When I first read the Olivet Discourse straight through in one sitting, the fig tree parable in verses 32-33 caught my eye. The fig parable comes right before the famous generation line. The two texts are tightly linked in the flow of the sermon. You miss the point if you read verse 34 on its own without the fig parable that frames it.

Here is the puzzle that has kept scholars busy for years. Some readers in the first centuries took the words to mean Jesus would return in their lifetime. That clearly did not happen as they pictured it. So what did Jesus mean by this generation? Three main views have emerged over time from careful Bible scholars.

The first view is called the preterist view. It holds that Jesus spoke about the fall of Jerusalem in 70 AD. The Roman army did wipe out the temple within one full generation, about 40 years after the sermon. The signs Jesus listed all came to pass in that war. This view fits the phrase well and matches the historical record.

The second view is called the futurist view. It holds that the generation in Matthew 24:34 points to the people who see the final end-time signs. When those signs start in earnest, that whole group will live to see the close of the age.

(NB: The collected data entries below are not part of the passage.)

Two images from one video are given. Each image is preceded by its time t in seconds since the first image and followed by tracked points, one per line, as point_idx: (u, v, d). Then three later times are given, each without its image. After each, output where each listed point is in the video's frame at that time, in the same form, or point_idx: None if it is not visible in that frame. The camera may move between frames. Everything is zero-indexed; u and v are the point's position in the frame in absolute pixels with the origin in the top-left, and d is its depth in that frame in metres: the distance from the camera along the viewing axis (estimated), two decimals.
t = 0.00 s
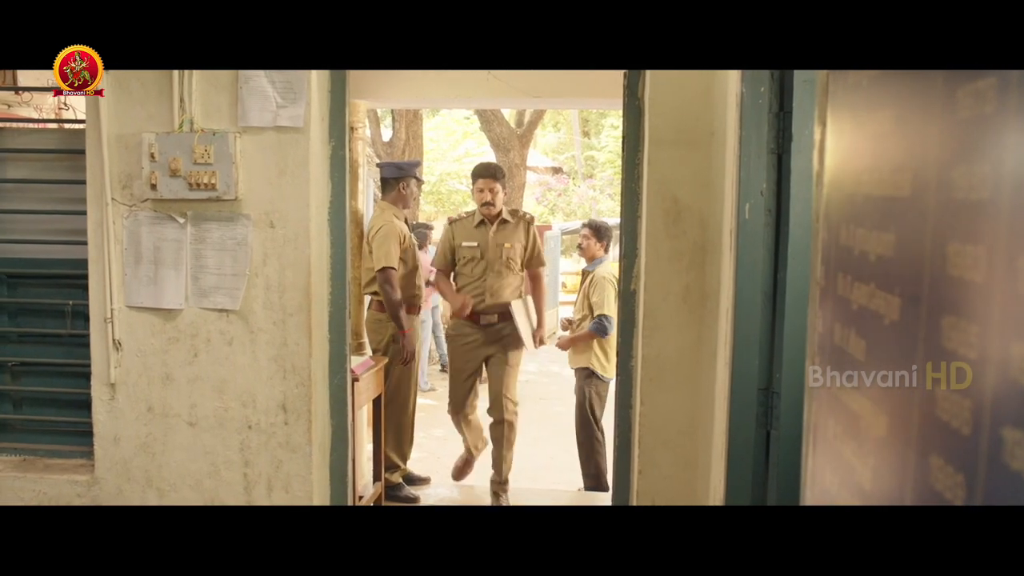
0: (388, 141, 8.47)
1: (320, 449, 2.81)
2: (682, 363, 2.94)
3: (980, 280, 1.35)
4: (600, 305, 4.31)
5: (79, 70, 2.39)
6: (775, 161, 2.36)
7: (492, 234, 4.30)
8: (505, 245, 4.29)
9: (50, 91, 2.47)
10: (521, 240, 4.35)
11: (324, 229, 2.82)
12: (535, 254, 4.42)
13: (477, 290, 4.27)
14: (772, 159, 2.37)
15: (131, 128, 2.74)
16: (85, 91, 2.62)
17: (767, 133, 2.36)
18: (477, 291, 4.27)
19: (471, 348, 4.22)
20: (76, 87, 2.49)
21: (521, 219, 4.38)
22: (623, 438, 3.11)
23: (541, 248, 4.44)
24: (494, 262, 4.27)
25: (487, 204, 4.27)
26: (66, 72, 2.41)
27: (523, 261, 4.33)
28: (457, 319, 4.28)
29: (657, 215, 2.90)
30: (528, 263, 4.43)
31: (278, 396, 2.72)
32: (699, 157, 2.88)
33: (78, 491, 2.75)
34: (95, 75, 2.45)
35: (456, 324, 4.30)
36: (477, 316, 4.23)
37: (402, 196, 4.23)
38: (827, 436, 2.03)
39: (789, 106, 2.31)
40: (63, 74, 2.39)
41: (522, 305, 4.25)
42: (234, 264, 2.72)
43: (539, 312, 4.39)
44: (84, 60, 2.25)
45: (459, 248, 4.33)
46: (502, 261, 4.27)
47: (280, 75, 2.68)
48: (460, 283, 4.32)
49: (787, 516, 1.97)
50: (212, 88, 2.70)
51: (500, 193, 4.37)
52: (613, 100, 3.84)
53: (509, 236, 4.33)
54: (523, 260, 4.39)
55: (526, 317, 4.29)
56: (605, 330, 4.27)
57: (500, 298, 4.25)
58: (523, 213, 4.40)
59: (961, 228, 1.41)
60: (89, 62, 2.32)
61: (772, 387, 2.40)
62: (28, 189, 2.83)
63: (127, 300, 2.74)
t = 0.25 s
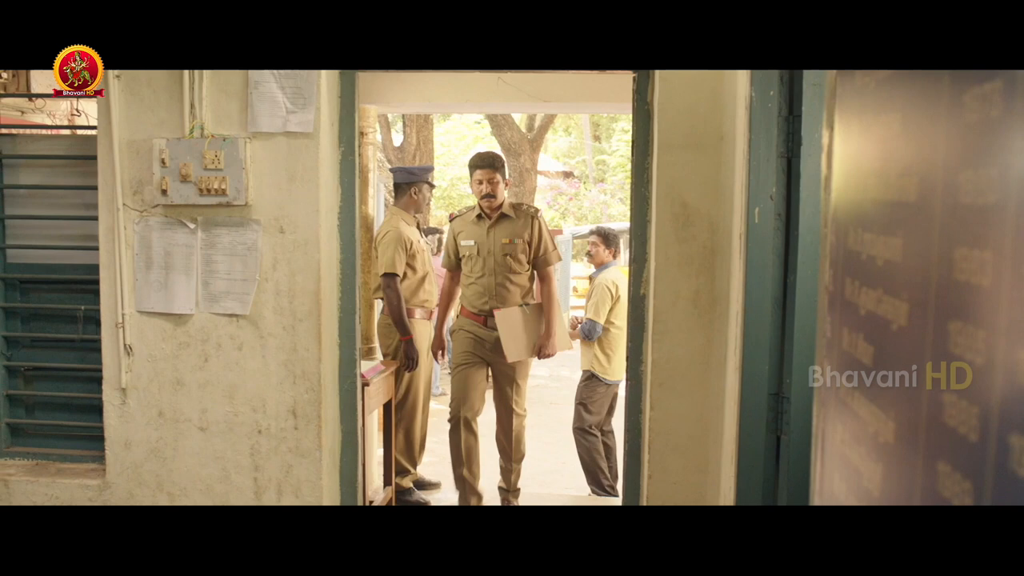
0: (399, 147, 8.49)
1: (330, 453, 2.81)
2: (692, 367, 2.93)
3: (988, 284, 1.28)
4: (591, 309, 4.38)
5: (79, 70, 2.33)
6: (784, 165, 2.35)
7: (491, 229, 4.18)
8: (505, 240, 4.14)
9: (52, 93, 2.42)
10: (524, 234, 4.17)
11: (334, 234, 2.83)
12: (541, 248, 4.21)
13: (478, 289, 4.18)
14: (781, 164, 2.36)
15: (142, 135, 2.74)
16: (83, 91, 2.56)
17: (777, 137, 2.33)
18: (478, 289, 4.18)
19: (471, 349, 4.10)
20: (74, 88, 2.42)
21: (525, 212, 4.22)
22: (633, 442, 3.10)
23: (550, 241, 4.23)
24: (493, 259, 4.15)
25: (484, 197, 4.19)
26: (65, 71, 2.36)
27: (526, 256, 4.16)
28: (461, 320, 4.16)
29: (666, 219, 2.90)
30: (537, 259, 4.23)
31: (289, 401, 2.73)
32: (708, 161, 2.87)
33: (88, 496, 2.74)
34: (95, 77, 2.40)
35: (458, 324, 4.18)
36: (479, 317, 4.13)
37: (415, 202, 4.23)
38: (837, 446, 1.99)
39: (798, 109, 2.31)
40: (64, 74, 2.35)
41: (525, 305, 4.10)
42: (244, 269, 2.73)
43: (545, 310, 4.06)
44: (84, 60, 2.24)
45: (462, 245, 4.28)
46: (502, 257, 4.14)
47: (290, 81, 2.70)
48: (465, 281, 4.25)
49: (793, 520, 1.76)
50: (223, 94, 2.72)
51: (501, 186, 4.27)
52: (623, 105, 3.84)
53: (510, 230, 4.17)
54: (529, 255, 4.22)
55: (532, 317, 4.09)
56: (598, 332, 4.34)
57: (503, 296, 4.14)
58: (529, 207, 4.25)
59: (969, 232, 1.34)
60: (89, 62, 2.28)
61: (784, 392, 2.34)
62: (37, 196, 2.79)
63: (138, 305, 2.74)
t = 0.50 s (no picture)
0: (422, 156, 8.54)
1: (351, 461, 2.82)
2: (712, 376, 2.91)
3: (1000, 294, 1.47)
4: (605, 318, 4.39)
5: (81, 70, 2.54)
6: (805, 173, 2.26)
7: (490, 253, 3.65)
8: (505, 264, 3.60)
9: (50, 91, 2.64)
10: (528, 257, 3.61)
11: (355, 243, 2.84)
12: (547, 272, 3.62)
13: (478, 320, 3.63)
14: (801, 171, 2.27)
15: (166, 145, 2.77)
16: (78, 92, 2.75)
17: (796, 144, 2.25)
18: (479, 321, 3.63)
19: (474, 386, 3.55)
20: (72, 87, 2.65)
21: (527, 233, 3.64)
22: (653, 451, 3.09)
23: (557, 265, 3.63)
24: (494, 287, 3.60)
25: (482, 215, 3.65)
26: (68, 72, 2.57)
27: (531, 281, 3.61)
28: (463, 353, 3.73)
29: (686, 228, 2.89)
30: (543, 284, 3.64)
31: (310, 409, 2.74)
32: (728, 169, 2.87)
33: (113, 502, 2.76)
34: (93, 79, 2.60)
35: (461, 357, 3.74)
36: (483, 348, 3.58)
37: (438, 210, 4.24)
38: (850, 444, 2.15)
39: (818, 116, 2.23)
40: (64, 74, 2.57)
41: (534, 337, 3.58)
42: (266, 278, 2.75)
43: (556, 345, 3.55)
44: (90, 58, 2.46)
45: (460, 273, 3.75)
46: (503, 284, 3.59)
47: (312, 92, 2.72)
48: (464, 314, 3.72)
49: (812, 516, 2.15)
50: (245, 105, 2.75)
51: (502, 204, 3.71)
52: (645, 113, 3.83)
53: (512, 253, 3.62)
54: (534, 280, 3.63)
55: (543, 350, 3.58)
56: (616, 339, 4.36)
57: (507, 329, 3.57)
58: (532, 227, 3.67)
59: (986, 242, 1.51)
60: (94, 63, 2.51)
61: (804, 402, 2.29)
62: (63, 205, 2.81)
63: (162, 313, 2.77)
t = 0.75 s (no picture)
0: (467, 162, 8.64)
1: (390, 465, 2.84)
2: (752, 384, 2.89)
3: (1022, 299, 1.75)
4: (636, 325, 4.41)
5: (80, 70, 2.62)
6: (846, 180, 2.25)
7: (517, 244, 3.35)
8: (533, 258, 3.33)
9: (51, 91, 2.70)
10: (556, 252, 3.37)
11: (396, 250, 2.87)
12: (574, 271, 3.39)
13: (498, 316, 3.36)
14: (842, 177, 2.26)
15: (211, 153, 2.82)
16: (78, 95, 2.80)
17: (837, 150, 2.24)
18: (498, 317, 3.37)
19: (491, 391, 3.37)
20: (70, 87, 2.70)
21: (557, 225, 3.43)
22: (691, 458, 3.06)
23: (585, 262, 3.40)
24: (519, 280, 3.31)
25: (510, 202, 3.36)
26: (67, 72, 2.65)
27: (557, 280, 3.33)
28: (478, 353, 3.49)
29: (725, 235, 2.87)
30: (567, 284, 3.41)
31: (350, 414, 2.77)
32: (769, 176, 2.84)
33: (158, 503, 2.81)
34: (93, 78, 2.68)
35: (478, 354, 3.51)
36: (497, 352, 3.37)
37: (479, 215, 4.26)
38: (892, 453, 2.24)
39: (860, 122, 2.23)
40: (64, 74, 2.65)
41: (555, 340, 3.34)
42: (308, 283, 2.79)
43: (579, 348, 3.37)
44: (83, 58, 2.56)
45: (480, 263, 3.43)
46: (530, 279, 3.30)
47: (353, 100, 2.76)
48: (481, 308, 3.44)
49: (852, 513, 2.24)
50: (288, 113, 2.80)
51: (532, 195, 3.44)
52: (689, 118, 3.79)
53: (540, 246, 3.36)
54: (560, 279, 3.39)
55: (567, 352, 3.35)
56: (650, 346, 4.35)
57: (528, 328, 3.31)
58: (562, 220, 3.45)
59: (1017, 251, 1.76)
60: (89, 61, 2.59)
61: (845, 411, 2.28)
62: (112, 212, 2.88)
63: (206, 318, 2.82)
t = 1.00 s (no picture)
0: (508, 170, 8.69)
1: (428, 470, 2.86)
2: (790, 391, 2.86)
3: None
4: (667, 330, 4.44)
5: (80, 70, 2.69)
6: (884, 185, 2.26)
7: (546, 262, 2.96)
8: (563, 279, 2.92)
9: (51, 91, 2.80)
10: (590, 273, 2.97)
11: (434, 256, 2.89)
12: (607, 296, 2.99)
13: (519, 342, 2.92)
14: (881, 182, 2.27)
15: (253, 160, 2.87)
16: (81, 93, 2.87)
17: (876, 155, 2.26)
18: (519, 344, 2.92)
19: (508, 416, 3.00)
20: (74, 87, 2.80)
21: (591, 244, 3.03)
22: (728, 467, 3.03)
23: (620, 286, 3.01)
24: (548, 304, 2.91)
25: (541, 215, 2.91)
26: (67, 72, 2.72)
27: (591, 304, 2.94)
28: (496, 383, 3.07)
29: (764, 242, 2.85)
30: (597, 311, 3.01)
31: (388, 418, 2.80)
32: (808, 183, 2.81)
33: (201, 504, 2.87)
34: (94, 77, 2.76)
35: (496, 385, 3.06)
36: (518, 385, 2.94)
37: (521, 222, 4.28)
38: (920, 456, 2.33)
39: (898, 127, 2.24)
40: (64, 74, 2.72)
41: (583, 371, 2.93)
42: (347, 289, 2.82)
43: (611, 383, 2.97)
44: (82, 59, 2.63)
45: (501, 281, 3.00)
46: (560, 302, 2.91)
47: (392, 108, 2.80)
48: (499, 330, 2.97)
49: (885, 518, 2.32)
50: (329, 121, 2.84)
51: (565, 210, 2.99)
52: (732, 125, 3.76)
53: (571, 267, 2.96)
54: (591, 304, 2.97)
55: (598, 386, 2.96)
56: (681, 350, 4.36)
57: (553, 358, 2.88)
58: (596, 240, 3.05)
59: None
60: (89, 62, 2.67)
61: (884, 420, 2.30)
62: (159, 219, 2.94)
63: (248, 322, 2.86)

This view treats the chapter as a roadmap for events still to come in our own day.

The third view is the typological one. It holds that some signs find a first fulfillment in 70 AD and a deeper fulfillment near the end. The fall of Jerusalem stands as a kind of preview of a larger event later. This view tries to honor both the near and far reach of the biblical prophecy at once.

Here is where the fig tree parable holds the key for many readers. Jesus told his crowd that when the fig tree puts out its leaves, you know summer is near. Figs leaf out late in spring, well after other trees in the region. So a leafy fig was the last clear sign that summer had truly arrived. Any first-century farmer knew this from years of work in the fields.

When I walked through farmland in Israel one summer, the same fig pattern still held true. The figs leaf out a few weeks after the almond and the olive. A leafy fig in your field really does mean summer is close. The image gave the original crowd a clear anchor for what Jesus was trying to say next.

In the same way, Jesus said when his hearers saw the signs he listed, the end of the age would be near. So this generation may not mean only the people standing there in 30 AD. It may mean the same group that sees the end-time signs come to pass. That reading lines up the fig tree parable with the generation phrase in a neat way.

Other scholars read this generation as a code for the Jewish people as a whole. They argue that the Greek word genea can mean a race or kind of people, not just a 40-year span. On this view, Jesus said the Jewish people will not be wiped out before all these things take place. The Jewish people have indeed survived against great odds for many centuries since.

If you want to study this puzzle for yourself, do not stop at one verse. Read Matthew 23 through 25 as a single unit of teaching. Use a good study Bible with notes on the Olivet Discourse. Compare the three Gospel accounts side by side. You will see the end times generation question with much more depth than any short answer can give you.